All of Fleet Street knows where to find William or Kate and their kids every Monday to Friday at exactly the same time.
And yet, again, never once has a photo of a harried Kate hustling her kidlets out of a vast Range Rover appeared on front pages or a shot of William trying to wedge his youngest son into a Bluey anorak while not dropping the 17th century coronation orb the tot wants to bring in for show and tell appeared online.

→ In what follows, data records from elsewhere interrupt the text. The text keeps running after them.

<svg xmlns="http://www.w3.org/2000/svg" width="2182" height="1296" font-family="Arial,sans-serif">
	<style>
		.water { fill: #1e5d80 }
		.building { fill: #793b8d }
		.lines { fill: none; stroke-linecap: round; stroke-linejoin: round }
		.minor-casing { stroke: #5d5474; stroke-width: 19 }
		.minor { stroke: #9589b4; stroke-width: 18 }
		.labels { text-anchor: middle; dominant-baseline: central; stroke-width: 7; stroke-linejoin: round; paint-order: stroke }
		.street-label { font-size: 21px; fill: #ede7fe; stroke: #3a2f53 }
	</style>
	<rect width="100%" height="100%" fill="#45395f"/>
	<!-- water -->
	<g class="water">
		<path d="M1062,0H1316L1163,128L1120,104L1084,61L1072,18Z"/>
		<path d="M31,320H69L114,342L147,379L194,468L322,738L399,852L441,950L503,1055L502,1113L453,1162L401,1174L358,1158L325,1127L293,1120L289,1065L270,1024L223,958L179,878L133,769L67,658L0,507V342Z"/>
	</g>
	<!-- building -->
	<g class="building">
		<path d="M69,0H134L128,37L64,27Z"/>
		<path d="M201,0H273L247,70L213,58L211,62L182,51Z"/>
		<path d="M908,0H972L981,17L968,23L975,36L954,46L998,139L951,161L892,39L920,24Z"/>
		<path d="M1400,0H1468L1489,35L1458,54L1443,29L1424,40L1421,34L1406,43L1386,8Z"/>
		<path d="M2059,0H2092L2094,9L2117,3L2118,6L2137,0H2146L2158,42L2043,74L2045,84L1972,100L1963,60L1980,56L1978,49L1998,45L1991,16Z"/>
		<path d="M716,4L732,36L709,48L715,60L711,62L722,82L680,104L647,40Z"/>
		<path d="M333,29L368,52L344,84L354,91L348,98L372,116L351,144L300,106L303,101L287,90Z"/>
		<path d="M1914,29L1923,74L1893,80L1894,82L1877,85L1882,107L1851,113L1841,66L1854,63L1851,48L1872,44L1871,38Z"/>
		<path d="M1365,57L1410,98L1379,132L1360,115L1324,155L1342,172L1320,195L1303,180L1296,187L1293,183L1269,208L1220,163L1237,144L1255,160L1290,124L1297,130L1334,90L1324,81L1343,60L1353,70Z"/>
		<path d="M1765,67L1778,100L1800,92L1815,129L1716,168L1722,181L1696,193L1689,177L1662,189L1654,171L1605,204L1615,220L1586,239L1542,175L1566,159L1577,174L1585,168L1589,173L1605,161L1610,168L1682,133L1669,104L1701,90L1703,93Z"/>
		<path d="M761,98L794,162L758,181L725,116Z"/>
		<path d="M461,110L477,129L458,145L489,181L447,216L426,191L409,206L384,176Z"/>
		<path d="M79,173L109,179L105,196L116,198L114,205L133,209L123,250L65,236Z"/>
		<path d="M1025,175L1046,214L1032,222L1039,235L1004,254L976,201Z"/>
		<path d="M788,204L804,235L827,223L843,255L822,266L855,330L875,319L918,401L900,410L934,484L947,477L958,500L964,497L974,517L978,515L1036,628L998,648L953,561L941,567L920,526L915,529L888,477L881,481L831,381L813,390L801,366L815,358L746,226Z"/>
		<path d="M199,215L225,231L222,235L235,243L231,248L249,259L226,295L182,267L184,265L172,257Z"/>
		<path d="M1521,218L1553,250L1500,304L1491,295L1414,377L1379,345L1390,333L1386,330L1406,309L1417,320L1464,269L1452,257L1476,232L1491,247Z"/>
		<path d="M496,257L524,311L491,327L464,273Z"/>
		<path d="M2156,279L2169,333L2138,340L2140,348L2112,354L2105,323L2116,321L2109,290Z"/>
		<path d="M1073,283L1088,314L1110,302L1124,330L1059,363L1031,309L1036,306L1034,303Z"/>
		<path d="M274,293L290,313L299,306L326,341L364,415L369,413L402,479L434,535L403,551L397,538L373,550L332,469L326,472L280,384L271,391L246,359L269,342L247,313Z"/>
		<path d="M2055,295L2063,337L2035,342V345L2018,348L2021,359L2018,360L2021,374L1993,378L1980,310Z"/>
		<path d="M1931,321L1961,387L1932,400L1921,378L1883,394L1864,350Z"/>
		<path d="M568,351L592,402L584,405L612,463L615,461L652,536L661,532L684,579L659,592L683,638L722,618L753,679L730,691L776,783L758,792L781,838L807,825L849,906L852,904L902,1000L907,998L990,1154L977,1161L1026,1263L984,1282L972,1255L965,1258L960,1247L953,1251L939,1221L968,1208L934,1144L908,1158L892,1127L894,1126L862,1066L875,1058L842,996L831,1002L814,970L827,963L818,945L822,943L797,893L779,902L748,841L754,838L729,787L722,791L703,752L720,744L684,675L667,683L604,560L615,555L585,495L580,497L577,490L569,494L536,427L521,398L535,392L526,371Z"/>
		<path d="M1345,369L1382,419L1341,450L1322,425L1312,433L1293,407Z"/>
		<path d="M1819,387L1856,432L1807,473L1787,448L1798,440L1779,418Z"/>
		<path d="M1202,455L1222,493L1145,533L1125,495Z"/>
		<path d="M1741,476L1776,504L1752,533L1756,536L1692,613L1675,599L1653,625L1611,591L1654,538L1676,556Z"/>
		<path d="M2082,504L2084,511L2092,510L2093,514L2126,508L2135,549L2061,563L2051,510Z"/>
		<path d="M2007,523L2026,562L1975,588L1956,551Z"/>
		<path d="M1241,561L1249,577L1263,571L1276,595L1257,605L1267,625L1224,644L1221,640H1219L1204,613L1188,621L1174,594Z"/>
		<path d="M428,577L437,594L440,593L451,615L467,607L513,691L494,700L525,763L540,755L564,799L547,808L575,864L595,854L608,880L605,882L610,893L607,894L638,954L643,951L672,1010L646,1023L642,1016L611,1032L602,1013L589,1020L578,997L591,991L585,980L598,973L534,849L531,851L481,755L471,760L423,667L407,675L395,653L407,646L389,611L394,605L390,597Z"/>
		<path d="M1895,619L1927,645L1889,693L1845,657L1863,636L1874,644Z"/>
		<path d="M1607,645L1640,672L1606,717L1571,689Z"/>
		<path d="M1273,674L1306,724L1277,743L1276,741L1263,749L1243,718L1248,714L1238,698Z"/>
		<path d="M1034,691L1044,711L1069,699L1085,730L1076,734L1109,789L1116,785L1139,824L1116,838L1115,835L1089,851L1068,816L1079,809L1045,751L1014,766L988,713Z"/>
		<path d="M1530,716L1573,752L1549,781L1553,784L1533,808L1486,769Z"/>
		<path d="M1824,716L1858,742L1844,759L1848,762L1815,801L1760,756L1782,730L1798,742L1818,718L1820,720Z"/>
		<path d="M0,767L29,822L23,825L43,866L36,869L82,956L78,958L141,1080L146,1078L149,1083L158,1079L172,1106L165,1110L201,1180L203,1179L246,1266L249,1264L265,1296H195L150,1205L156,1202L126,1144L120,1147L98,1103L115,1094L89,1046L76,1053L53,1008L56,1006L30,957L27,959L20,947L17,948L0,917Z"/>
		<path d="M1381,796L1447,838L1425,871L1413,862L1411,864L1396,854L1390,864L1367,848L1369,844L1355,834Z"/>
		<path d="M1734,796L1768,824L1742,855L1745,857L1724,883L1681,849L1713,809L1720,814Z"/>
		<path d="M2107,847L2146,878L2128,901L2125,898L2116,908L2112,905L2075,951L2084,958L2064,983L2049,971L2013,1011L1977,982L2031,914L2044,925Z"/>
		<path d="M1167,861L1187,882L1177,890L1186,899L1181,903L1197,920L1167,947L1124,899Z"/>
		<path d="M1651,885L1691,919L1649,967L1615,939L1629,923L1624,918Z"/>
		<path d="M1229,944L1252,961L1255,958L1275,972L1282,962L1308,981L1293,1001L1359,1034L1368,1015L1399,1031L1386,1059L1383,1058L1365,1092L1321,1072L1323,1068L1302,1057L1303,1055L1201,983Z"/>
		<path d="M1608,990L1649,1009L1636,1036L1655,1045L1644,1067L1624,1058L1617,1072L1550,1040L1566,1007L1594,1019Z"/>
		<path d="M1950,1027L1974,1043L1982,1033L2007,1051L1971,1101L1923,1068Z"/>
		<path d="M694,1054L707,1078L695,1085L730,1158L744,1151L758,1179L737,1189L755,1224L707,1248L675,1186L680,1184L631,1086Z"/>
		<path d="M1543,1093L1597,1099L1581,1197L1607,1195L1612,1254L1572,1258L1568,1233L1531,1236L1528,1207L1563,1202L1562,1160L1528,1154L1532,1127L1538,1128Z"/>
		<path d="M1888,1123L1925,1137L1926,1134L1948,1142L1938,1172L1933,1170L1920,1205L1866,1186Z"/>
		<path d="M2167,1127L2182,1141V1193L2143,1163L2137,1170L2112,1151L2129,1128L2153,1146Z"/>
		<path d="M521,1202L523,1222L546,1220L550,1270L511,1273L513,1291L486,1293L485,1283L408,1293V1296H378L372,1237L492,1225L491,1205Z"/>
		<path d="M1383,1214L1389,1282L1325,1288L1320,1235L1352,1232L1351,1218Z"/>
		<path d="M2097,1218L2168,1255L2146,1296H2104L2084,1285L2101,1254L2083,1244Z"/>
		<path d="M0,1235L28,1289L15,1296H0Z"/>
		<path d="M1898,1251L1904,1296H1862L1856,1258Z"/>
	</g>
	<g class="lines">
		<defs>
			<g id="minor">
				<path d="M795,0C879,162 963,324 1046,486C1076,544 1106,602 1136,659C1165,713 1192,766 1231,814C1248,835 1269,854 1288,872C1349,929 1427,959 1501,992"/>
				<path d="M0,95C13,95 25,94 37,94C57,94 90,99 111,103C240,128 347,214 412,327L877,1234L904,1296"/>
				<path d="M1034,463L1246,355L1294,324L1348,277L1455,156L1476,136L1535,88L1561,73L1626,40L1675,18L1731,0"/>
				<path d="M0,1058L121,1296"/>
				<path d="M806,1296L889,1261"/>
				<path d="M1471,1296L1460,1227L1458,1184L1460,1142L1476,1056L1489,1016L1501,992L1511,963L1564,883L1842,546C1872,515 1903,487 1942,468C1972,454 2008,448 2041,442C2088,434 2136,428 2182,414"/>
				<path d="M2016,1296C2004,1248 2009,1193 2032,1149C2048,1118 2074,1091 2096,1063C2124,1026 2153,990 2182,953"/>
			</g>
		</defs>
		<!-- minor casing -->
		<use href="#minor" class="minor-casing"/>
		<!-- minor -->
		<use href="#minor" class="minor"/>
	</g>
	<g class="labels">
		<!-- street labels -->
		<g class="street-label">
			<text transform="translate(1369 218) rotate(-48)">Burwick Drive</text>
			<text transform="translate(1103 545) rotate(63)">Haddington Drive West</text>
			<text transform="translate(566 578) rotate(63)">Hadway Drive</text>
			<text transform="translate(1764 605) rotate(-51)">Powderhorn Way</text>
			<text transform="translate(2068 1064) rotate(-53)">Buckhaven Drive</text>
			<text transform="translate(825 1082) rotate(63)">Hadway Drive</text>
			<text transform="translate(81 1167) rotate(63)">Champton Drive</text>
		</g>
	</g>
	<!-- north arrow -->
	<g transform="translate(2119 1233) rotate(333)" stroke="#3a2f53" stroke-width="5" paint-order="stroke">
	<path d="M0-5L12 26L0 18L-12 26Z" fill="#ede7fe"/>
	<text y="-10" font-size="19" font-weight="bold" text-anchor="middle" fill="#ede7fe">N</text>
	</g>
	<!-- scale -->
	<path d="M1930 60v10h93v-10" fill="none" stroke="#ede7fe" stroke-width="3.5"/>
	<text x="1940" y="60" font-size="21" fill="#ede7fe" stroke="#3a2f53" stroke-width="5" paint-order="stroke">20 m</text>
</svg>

This comes down to both the arrangement that exists between Kensington Palace and the press to leave royal kids alone and the IPSO guidelines which specifically detail protections for children.
On two occasions, when George started school and then later when his sister Charlotte joined him, very carefully staged photo shoots took place with the shots taken by a single, chosen photographer and with one single, chosen journalist covering each event. When George, Charlotte and Louis start at their new school, Lambrook in Windsor, next month there is every chance we may get a similar meticulously choreographed photo.
(Let us also pause here and consider that here we have Meghan arguing that she wants to shield her children from the press when they are coming and going from school ... and yet she takes Davis with her to collect her son Archie from preschool.)
Who needs consistency I suppose when one has so much truth to tell and healing to talk about?
Given the slew of legitimate grievances that Meghan and Harry have against The Firm, why not stick to just the facts?
This all calls to mind previous instances which have sent eyebrows sky high such as when Meghan told Oprah Winfrey last year that the couple had actually wed three days before their multimillion-dollar wedding (the Archbishop of Canterbury awkwardly shot that down). Or when she said had not seen her passport between "joining that family" and arriving in north America despite the fact she had made trips to the Netherlands, Italy, Spain, France, South Africa, Australia, New Zealand and the US among others during that time. (The Queen is the only member of the royal family who does not need a passport.)
Last year, Meghan apologised to a court in the UK for making a misleading statement after forgetting she had authorised an aide to brief the authors of biography Finding Freedom.
What I just can't understand, what truly puzzles me, is why a smart, educated woman (and the only self-made millionaire to have ever joined the royal family) feels the need to augment what is already a tale of suffering or to veer on occasion away from reality.
So too, why agree to an interview that would come out on the eve of the 25th anniversary of her mother-in-law Diana, Princess of Wales' death and which, some might argue, hijack public attention?
Let's give the last line to Hamlet's own mother Queen Gertrude: "The lady doth protest too much, methinks."